Patrick Nolan

Reforming welfare: a mixed bag

Last week, Reform published its 2011 scorecard of the coalition government’s public service reform programme. Yesterday, Thomas Cawston explained how the coalition can get NHS reforms back on track. Today, Patrick Nolan, Chief Economist at Reform, discusses why the government’s welfare reforms scraped through with a pass.

The government’s welfare reforms are significant. The 2010 Emergency Budget and Spending Review announced cuts of £18 billion to benefits, so the DWP had to respond with a radical agenda. The Work Programme aims to incentivise providers to deliver better outcomes from welfare to work services and the Universal Credit promises to create a simpler system where “work always pays.” Also, the Government has broken the principle of universality of the Child Benefit.

The Universal Credit is the flagship reform; it aims to make the welfare system simpler and easier to administer. It is hoped that combining out-of-work and in-work benefits into a single Universal Credit will ensure “work always pays.” It is also hoped that take-up and levels of error and fraud under the new system will be improved. However, the Universal Credit is not a silver bullet and involves significant trade-offs and costs. Too little thought has been given to how the Universal Credit will actually work in practice and whether the proposed IT system will deliver. The fiascos of the Child Support and National Health System IT projects give grounds for concern.
 
One of the first initiatives that the government announced was a new Work Programme to outsource all welfare to work services. The Work Programme builds on the Flexible New Deal, but now covers all welfare to work services. The new commissioning framework will give providers longer and larger contracts, greater freedom and will fund welfare to work services through the savings made in reductions in benefit expenditure.

The government has also attempted to address middle class welfare by scrapping the Child Trust Fund, targeting Child Tax Credits and means-testing Child Benefit. Yet the wrong approach to means-testing the Child Benefit has been taken. Withdrawing the Child Benefit for households with a high rate taxpayer is unfair and difficult to implement, and could bring the whole idea of means-testing benefits into disrepute. The government needs to avoid doing the right things in the wrong way.

The government has also failed to assess adequately the rising cost of pension benefits and protected low value pension “gimmicks” such as the Winter Fuel Allowance. Bringing forward the increase in the retirement age is the right thing to do.

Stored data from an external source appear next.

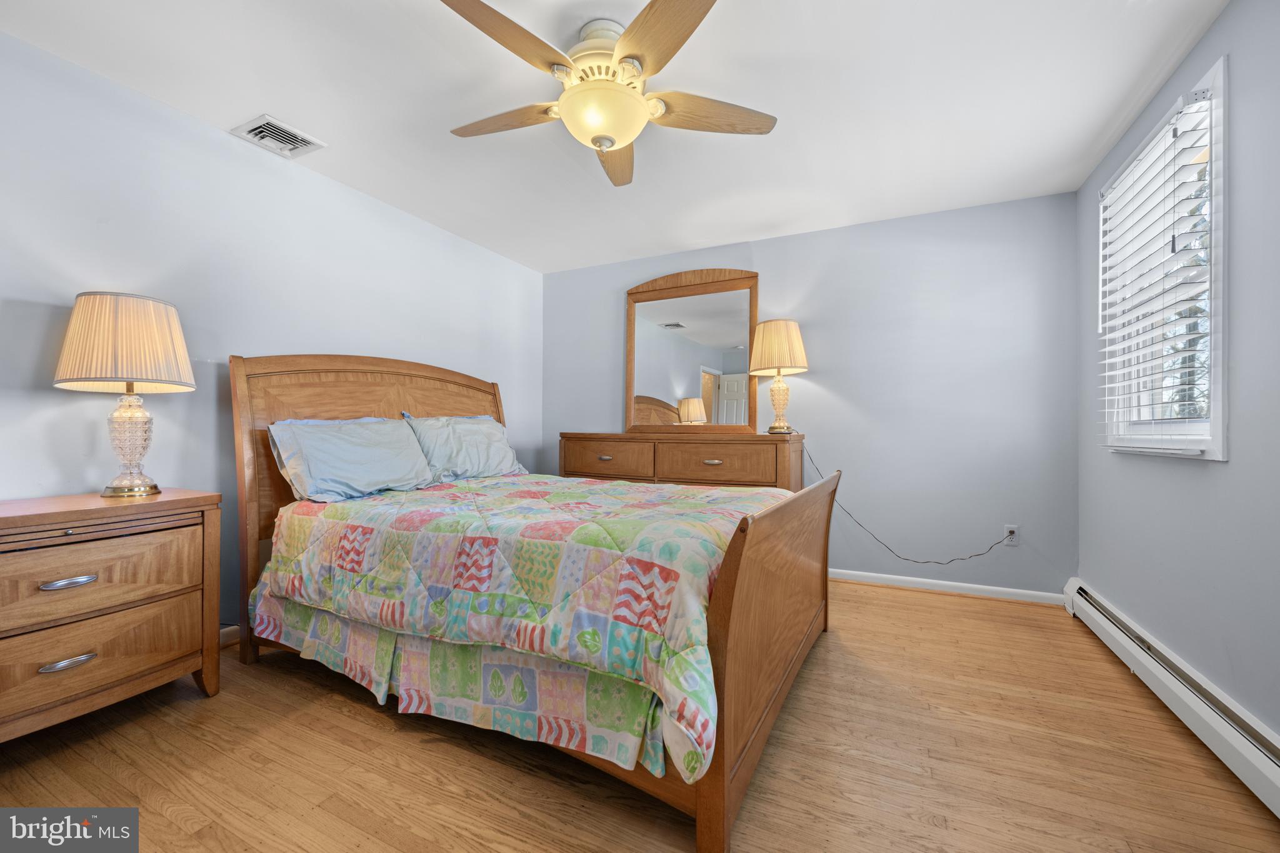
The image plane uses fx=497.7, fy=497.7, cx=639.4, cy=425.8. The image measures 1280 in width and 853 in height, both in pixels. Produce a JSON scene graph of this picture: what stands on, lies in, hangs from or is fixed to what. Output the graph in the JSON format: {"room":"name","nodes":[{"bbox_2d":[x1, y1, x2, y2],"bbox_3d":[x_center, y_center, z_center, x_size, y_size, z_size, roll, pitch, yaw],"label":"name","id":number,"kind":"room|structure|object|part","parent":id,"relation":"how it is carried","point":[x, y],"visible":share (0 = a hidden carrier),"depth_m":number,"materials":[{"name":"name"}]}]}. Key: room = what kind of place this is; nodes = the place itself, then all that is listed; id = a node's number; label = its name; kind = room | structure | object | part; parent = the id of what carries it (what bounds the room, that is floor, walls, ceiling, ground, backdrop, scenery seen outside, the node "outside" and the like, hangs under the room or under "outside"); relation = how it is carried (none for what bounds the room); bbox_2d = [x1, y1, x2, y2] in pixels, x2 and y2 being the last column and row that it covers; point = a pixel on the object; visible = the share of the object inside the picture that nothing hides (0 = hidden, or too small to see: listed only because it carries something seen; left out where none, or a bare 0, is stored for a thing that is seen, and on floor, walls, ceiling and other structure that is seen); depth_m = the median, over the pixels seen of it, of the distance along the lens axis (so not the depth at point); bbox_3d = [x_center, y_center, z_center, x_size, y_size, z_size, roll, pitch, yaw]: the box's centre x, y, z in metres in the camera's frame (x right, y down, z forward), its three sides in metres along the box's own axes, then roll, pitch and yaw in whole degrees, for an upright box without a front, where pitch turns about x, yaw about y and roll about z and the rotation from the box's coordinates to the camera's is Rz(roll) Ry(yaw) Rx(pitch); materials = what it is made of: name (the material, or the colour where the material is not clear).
{"room":"bedroom","nodes":[
{"label":"bedroom","id":0,"kind":"room"},
{"bbox_2d":[0,29,541,638],"bbox_3d":[-1.854,-0.166,2.639,0.130,2.428,4.297,0,0,26],"label":"left wall","id":1,"kind":"structure","parent":0,"point":[51,399],"depth_m":2.25,"materials":[{"name":"paint"}]},
{"bbox_2d":[219,624,240,647],"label":"baseboard","id":2,"kind":"structure","parent":1,"relation":"attached to","point":[226,637],"depth_m":2.37,"materials":[{"name":"white"}]},
{"bbox_2d":[0,0,1224,273],"bbox_3d":[-0.086,-1.440,1.854,4.037,0.105,4.439,0,0,26],"label":"ceiling","id":3,"kind":"structure","parent":0,"point":[755,217],"depth_m":2.09,"materials":[{"name":"white paint"}]},
{"bbox_2d":[230,113,324,158],"bbox_3d":[-1.744,-1.386,2.404,0.263,0.018,0.280,0,0,26],"label":"ceiling vent","id":4,"kind":"object","parent":3,"relation":"attached to","point":[306,137],"visible":0.99,"depth_m":2.39,"materials":[{"name":"white metal"}]},
{"bbox_2d":[436,0,776,188],"bbox_3d":[-0.154,-1.198,1.818,1.235,0.403,1.243,0,0,26],"label":"ceiling fan","id":5,"kind":"object","parent":3,"relation":"hanging from","point":[594,142],"visible":0.99,"depth_m":1.71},
{"bbox_3d":[-0.521,-1.158,1.920,0.545,0.044,0.264,0,0,26],"label":"fan blade","id":6,"kind":"part","parent":5,"relation":"part of","materials":[{"name":"brown wood"}]},
{"bbox_3d":[-0.401,-1.148,1.529,0.287,0.045,0.524,0,0,26],"label":"blade","id":7,"kind":"part","parent":5,"relation":"part of","materials":[{"name":"brown wood"}]},
{"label":"motor housing","id":8,"kind":"part","parent":5,"relation":"part of","materials":[{"name":"metal"}]},
{"bbox_3d":[-0.104,-1.140,2.127,0.244,0.045,0.594,0,0,-1],"label":"blade","id":9,"kind":"part","parent":5,"relation":"part of","materials":[{"name":"brown wood"}]},
{"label":"blade","id":10,"kind":"part","parent":5,"relation":"part of","materials":[{"name":"brown wood"}]},
{"bbox_3d":[0.247,-1.145,1.859,0.445,0.042,0.357,0,0,26],"label":"fan blade","id":11,"kind":"part","parent":5,"relation":"part of","materials":[{"name":"brown wood"}]},
{"bbox_2d":[0,580,1279,852],"bbox_3d":[-0.097,1.096,1.648,3.918,0.100,4.507,0,0,26],"label":"floor","id":12,"kind":"structure","parent":0,"point":[920,608],"depth_m":1.53,"materials":[{"name":"brown wood"}]},
{"bbox_2d":[0,487,223,742],"bbox_3d":[-1.967,0.652,1.671,0.479,0.781,0.788,0,0,26],"label":"nightstand","id":13,"kind":"object","parent":12,"relation":"on","point":[61,575],"visible":1,"depth_m":1.64,"materials":[{"name":"brown wood"}]},
{"bbox_3d":[-1.820,0.752,1.593,0.053,0.023,0.111,0,0,26],"label":"pull","id":14,"kind":"part","parent":13,"relation":"part of","materials":[{"name":"silver metal"}]},
{"bbox_3d":[-1.812,0.498,1.592,0.054,0.024,0.118,0,0,26],"label":"drawer pull","id":15,"kind":"part","parent":13,"relation":"part of","materials":[{"name":"silver metal"}]},
{"bbox_3d":[-1.792,0.491,1.589,0.097,0.243,0.586,0,0,26],"label":"drawer","id":16,"kind":"part","parent":13,"relation":"part of","materials":[{"name":"brown wood"}]},
{"bbox_3d":[-1.828,0.744,1.624,0.133,0.241,0.599,0,0,26],"label":"drawer","id":17,"kind":"part","parent":13,"relation":"part of","materials":[{"name":"brown wood"}]},
{"bbox_2d":[52,291,196,498],"bbox_3d":[-1.929,-0.115,1.889,0.397,0.753,0.393,0,0,26],"label":"table lamp","id":18,"kind":"object","parent":13,"relation":"on","point":[176,342],"visible":0.99,"depth_m":1.81,"materials":[{"name":"beige fabric"}]},
{"bbox_3d":[-1.977,-0.314,1.927,0.458,0.318,0.438,0,0,26],"label":"lampshade","id":19,"kind":"part","parent":18,"relation":"part of","materials":[{"name":"beige fabric"}]},
{"bbox_3d":[-1.969,0.045,1.939,0.216,0.414,0.222,0,0,15],"label":"lamp base","id":20,"kind":"part","parent":18,"relation":"part of","materials":[{"name":"glass"}]},
{"bbox_2d":[226,350,840,852],"bbox_3d":[-0.441,0.343,2.386,2.394,1.415,1.802,0,0,26],"label":"bed","id":21,"kind":"object","parent":12,"relation":"on","point":[740,622],"visible":0.81,"depth_m":1.68,"materials":[{"name":"brown wood"}]},
{"bbox_2d":[268,415,439,503],"bbox_3d":[-1.405,0.156,2.514,0.365,0.389,0.779,0,0,26],"label":"pillow","id":22,"kind":"object","parent":21,"relation":"on","point":[364,456],"visible":0.98,"depth_m":2.38,"materials":[{"name":"blue fabric"}]},
{"bbox_3d":[-1.447,0.369,3.161,0.199,1.621,1.606,0,0,26],"label":"headboard","id":23,"kind":"part","parent":21,"relation":"part of","materials":[{"name":"brown wood"}]},
{"bbox_2d":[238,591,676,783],"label":"bed skirt","id":24,"kind":"object","parent":21,"relation":"on","point":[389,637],"visible":0.34,"depth_m":1.56,"materials":[{"name":"fabric"}]},
{"bbox_2d":[400,413,528,483],"bbox_3d":[-1.069,0.138,3.154,0.357,0.412,0.856,0,0,26],"label":"pillow","id":25,"kind":"object","parent":21,"relation":"on","point":[492,449],"visible":0.88,"depth_m":3.02,"materials":[{"name":"blue fabric"}]},
{"bbox_2d":[248,470,775,785],"bbox_3d":[-0.390,0.530,2.249,2.086,0.463,1.437,0,0,26],"label":"quilt","id":26,"kind":"object","parent":21,"relation":"on","point":[609,486],"visible":0.83,"depth_m":1.60,"materials":[{"name":"fabric"}]},
{"bbox_3d":[0.555,0.665,2.008,0.133,0.939,1.580,0,0,26],"label":"footboard","id":27,"kind":"part","parent":21,"relation":"part of","materials":[{"name":"brown wood"}]},
{"bbox_2d":[559,429,806,491],"bbox_3d":[0.260,0.556,3.637,1.729,1.015,0.513,0,0,26],"label":"dresser","id":28,"kind":"object","parent":12,"relation":"on","point":[715,469],"visible":0.44,"depth_m":3.36,"materials":[{"name":"brown wood"}]},
{"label":"pull","id":29,"kind":"part","parent":28,"relation":"part of","materials":[{"name":"silver metal"}]},
{"bbox_3d":[-0.248,0.242,3.565,0.670,0.244,0.049,0,0,26],"label":"drawer","id":30,"kind":"part","parent":28,"relation":"part of","materials":[{"name":"brown wood"}]},
{"bbox_2d":[624,266,759,433],"bbox_3d":[0.381,-0.577,3.831,1.064,1.279,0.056,0,0,26],"label":"mirror","id":31,"kind":"object","parent":28,"relation":"on","point":[695,369],"visible":0.97,"depth_m":3.82,"materials":[{"name":"mirror"}]},
{"bbox_3d":[0.470,0.241,3.303,0.121,0.027,0.054,0,0,26],"label":"pull","id":32,"kind":"part","parent":28,"relation":"part of","materials":[{"name":"silver metal"}]},
{"bbox_3d":[0.480,0.269,3.262,0.716,0.237,0.060,0,0,26],"label":"drawer","id":33,"kind":"part","parent":28,"relation":"part of","materials":[{"name":"brown wood"}]},
{"bbox_2d":[748,319,808,433],"bbox_3d":[0.941,-0.332,3.392,0.384,0.767,0.381,0,0,26],"label":"table lamp","id":34,"kind":"object","parent":28,"relation":"on","point":[777,329],"visible":1,"depth_m":3.28,"materials":[{"name":"beige fabric"}]},
{"bbox_3d":[0.951,-0.537,3.440,0.440,0.340,0.427,0,0,26],"label":"lampshade","id":35,"kind":"part","parent":34,"relation":"part of","materials":[{"name":"beige fabric"}]},
{"bbox_3d":[0.940,-0.169,3.421,0.226,0.395,0.230,0,0,26],"label":"lamp base","id":36,"kind":"part","parent":34,"relation":"part of","materials":[{"name":"clear glass"}]},
{"bbox_2d":[544,190,1081,598],"bbox_3d":[0.865,-0.159,3.763,3.834,2.433,0.137,0,0,26],"label":"back wall","id":37,"kind":"structure","parent":0,"point":[995,207],"depth_m":3.25,"materials":[{"name":"paint"}]},
{"bbox_2d":[833,568,1068,605],"bbox_3d":[0.909,1.017,3.657,3.538,0.081,0.017,0,0,26],"label":"baseboard","id":38,"kind":"structure","parent":37,"relation":"attached to","point":[942,583],"depth_m":3.13,"materials":[{"name":"white paint"}]},
{"bbox_2d":[1003,524,1019,546],"bbox_3d":[2.253,0.663,3.017,0.071,0.117,0.009,0,0,26],"label":"wall socket","id":39,"kind":"object","parent":37,"relation":"attached to","point":[1015,533],"visible":0.85,"depth_m":3.02,"materials":[{"name":"white plastic"}]},
{"bbox_2d":[814,441,1010,565],"bbox_3d":[1.701,0.495,3.208,1.128,0.795,0.134,0,0,26],"label":"power cord","id":40,"kind":"object","parent":39,"relation":"attached to","point":[998,543],"visible":0.96,"depth_m":3.23,"materials":[{"name":"plastic"}]},
{"bbox_2d":[1070,0,1279,748],"bbox_3d":[1.749,-0.169,1.133,0.138,2.457,4.006,0,0,26],"label":"right wall","id":41,"kind":"structure","parent":0,"point":[1213,476],"depth_m":1.66,"materials":[{"name":"paint"}]},
{"bbox_2d":[1096,53,1228,458],"bbox_3d":[2.188,-0.558,2.046,0.154,1.345,0.966,0,0,26],"label":"window","id":42,"kind":"structure","parent":41,"relation":"in","point":[1213,406],"depth_m":1.89,"materials":[{"name":"white"}]},
{"bbox_2d":[1098,76,1217,446],"bbox_3d":[2.122,-0.558,2.095,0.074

While previous governments recognised that the system is unaffordable, a lack of political will meant that changes were pushed too far into the future. But the savings from this change will be swamped by the rising costs of pensions due to the decision to link the basic state pension to wages not prices. Increasing the costs of pensions will exceed other savings made in benefits in the long term.

The government’s welfare reforms are in danger of promising too much and delivering too little. Iain Duncan Smith’s Universal Credit is untested, expensive and will be hard to implement. The Work Programme is positive and efforts to reduce the (fiscal and social) cost of out-of-work benefits are right. The government has also been right to start means-testing middle class welfare, but it needs to go further on this and to think again about the long-term cost of pensions.